■ EXERCISE DIRECTIONS
Reproduce the data below in full and to the letter, images excepted.

[INFORMATION SUPPLIED]

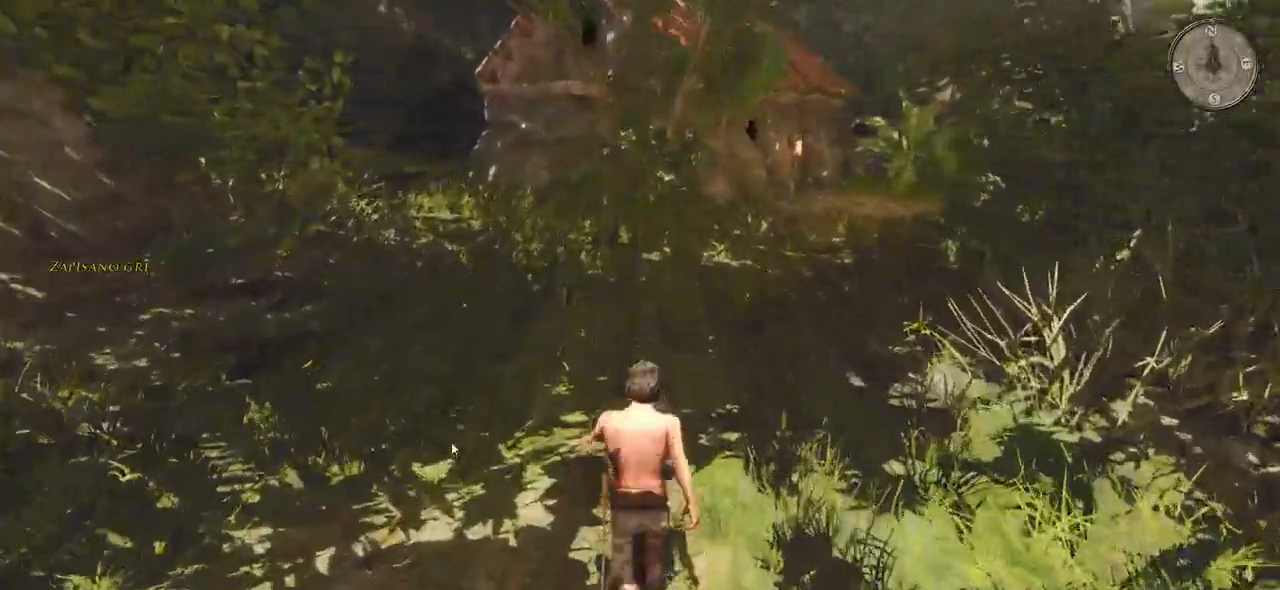
{"keys": ["shift", "w"], "mouse": [], "events": []}
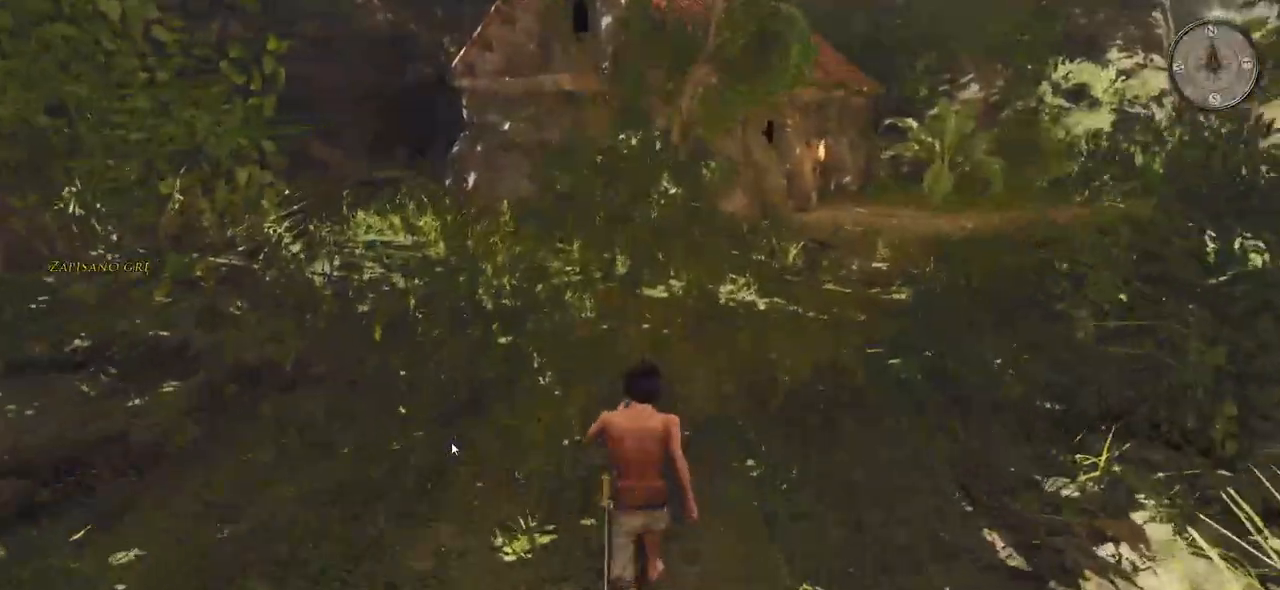
{"keys": ["a", "w"], "mouse": [], "events": [[300, "shift", "up"], [440, "a", "down"]]}
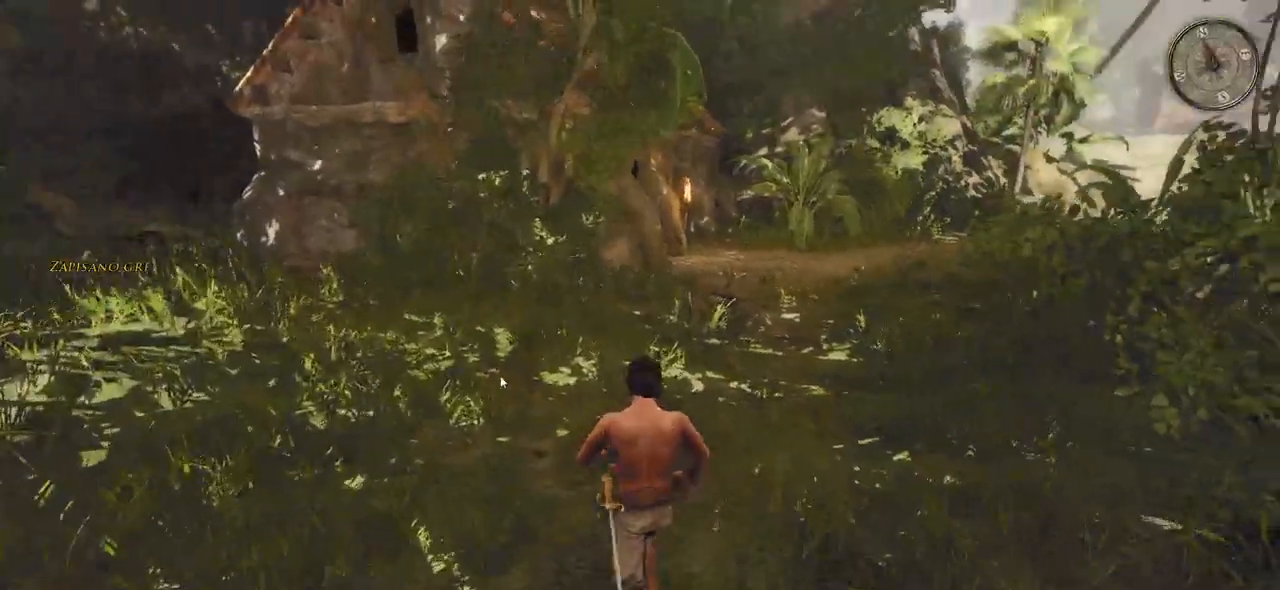
{"keys": ["a", "space", "w"], "mouse": [], "events": [[500, "space", "down"]]}
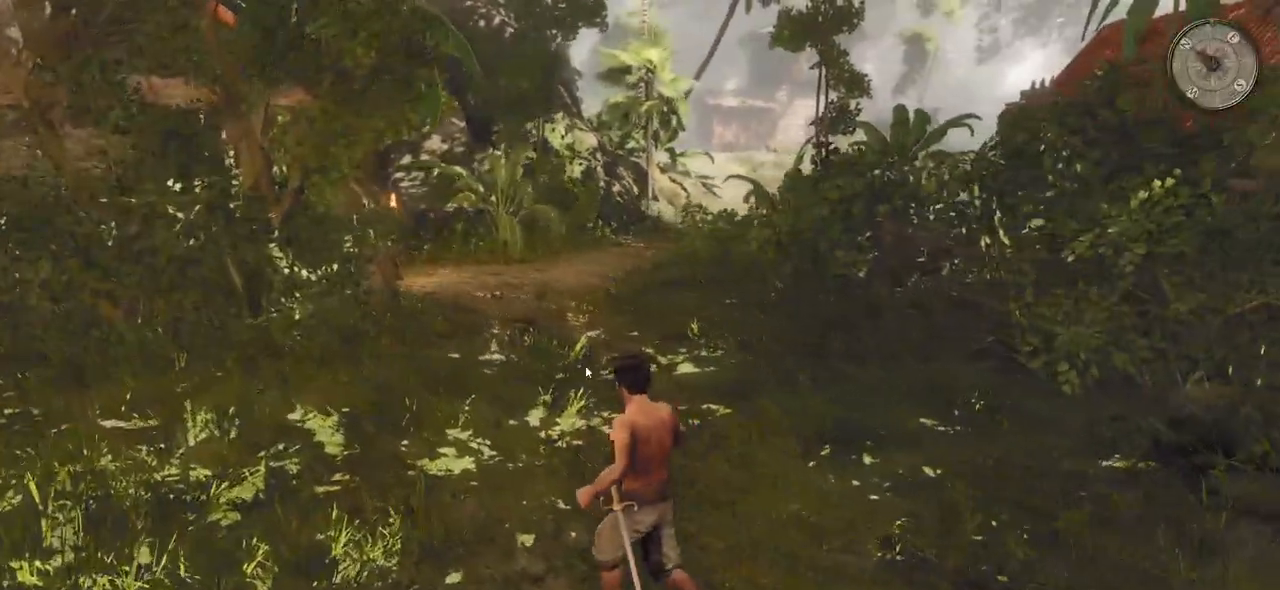
{"keys": ["a", "w"], "mouse": [], "events": [[100, "space", "up"]]}
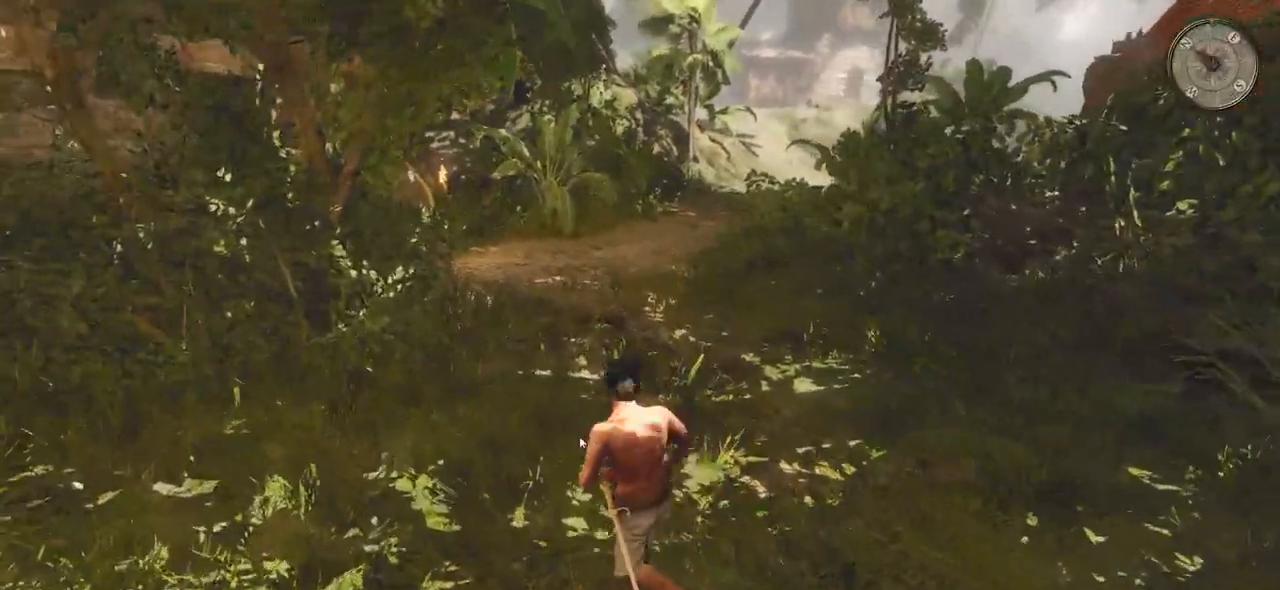
{"keys": ["w"], "mouse": [], "events": [[180, "a", "up"]]}
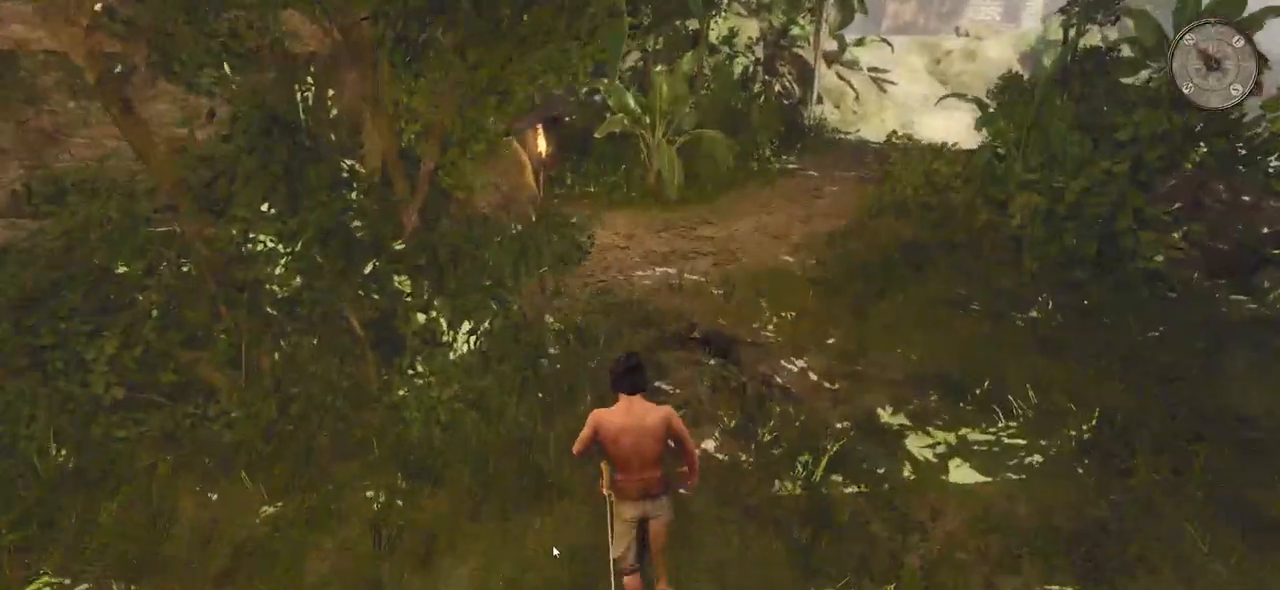
{"keys": ["shift", "w"], "mouse": [], "events": [[60, "a", "down"], [220, "shift", "down"], [400, "a", "up"]]}
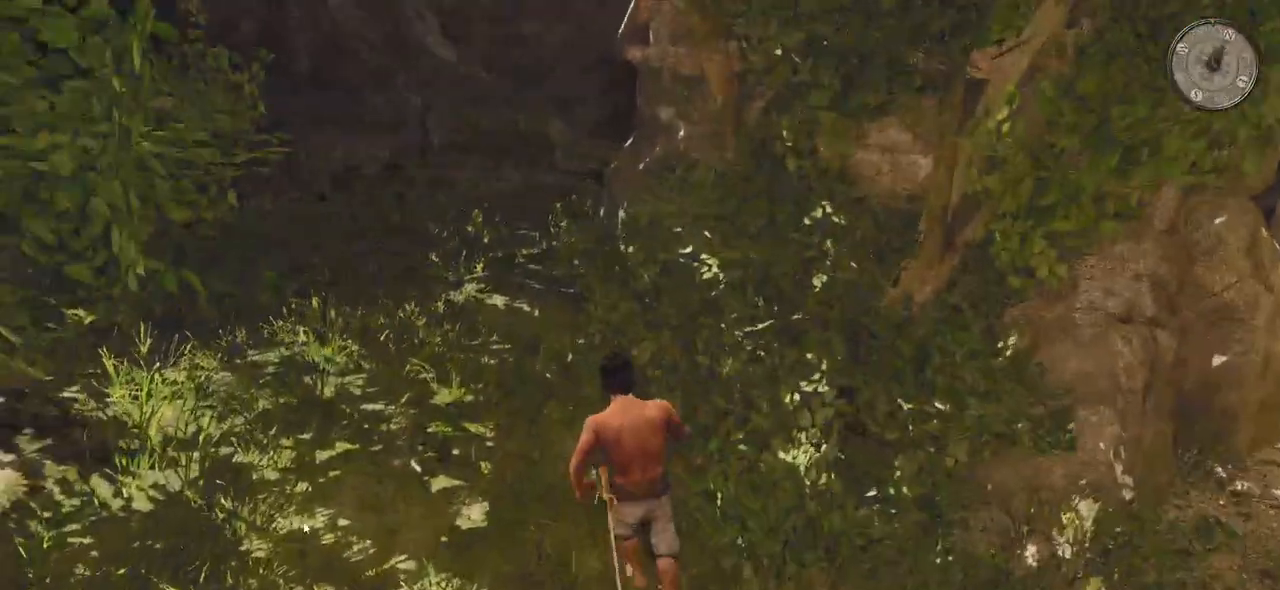
{"keys": ["shift", "w"], "mouse": [], "events": []}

[/INFORMATION SUPPLIED]

■ YOUR RESPONSE
{"keys": ["shift", "w"], "mouse": [], "events": []}
{"keys": ["a", "w"], "mouse": [], "events": [[300, "shift", "up"], [440, "a", "down"]]}
{"keys": ["a", "space", "w"], "mouse": [], "events": [[500, "space", "down"]]}
{"keys": ["a", "w"], "mouse": [], "events": [[100, "space", "up"]]}
{"keys": ["w"], "mouse": [], "events": [[180, "a", "up"]]}
{"keys": ["shift", "w"], "mouse": [], "events": [[60, "a", "down"], [220, "shift", "down"], [400, "a", "up"]]}
{"keys": ["shift", "w"], "mouse": [], "events": []}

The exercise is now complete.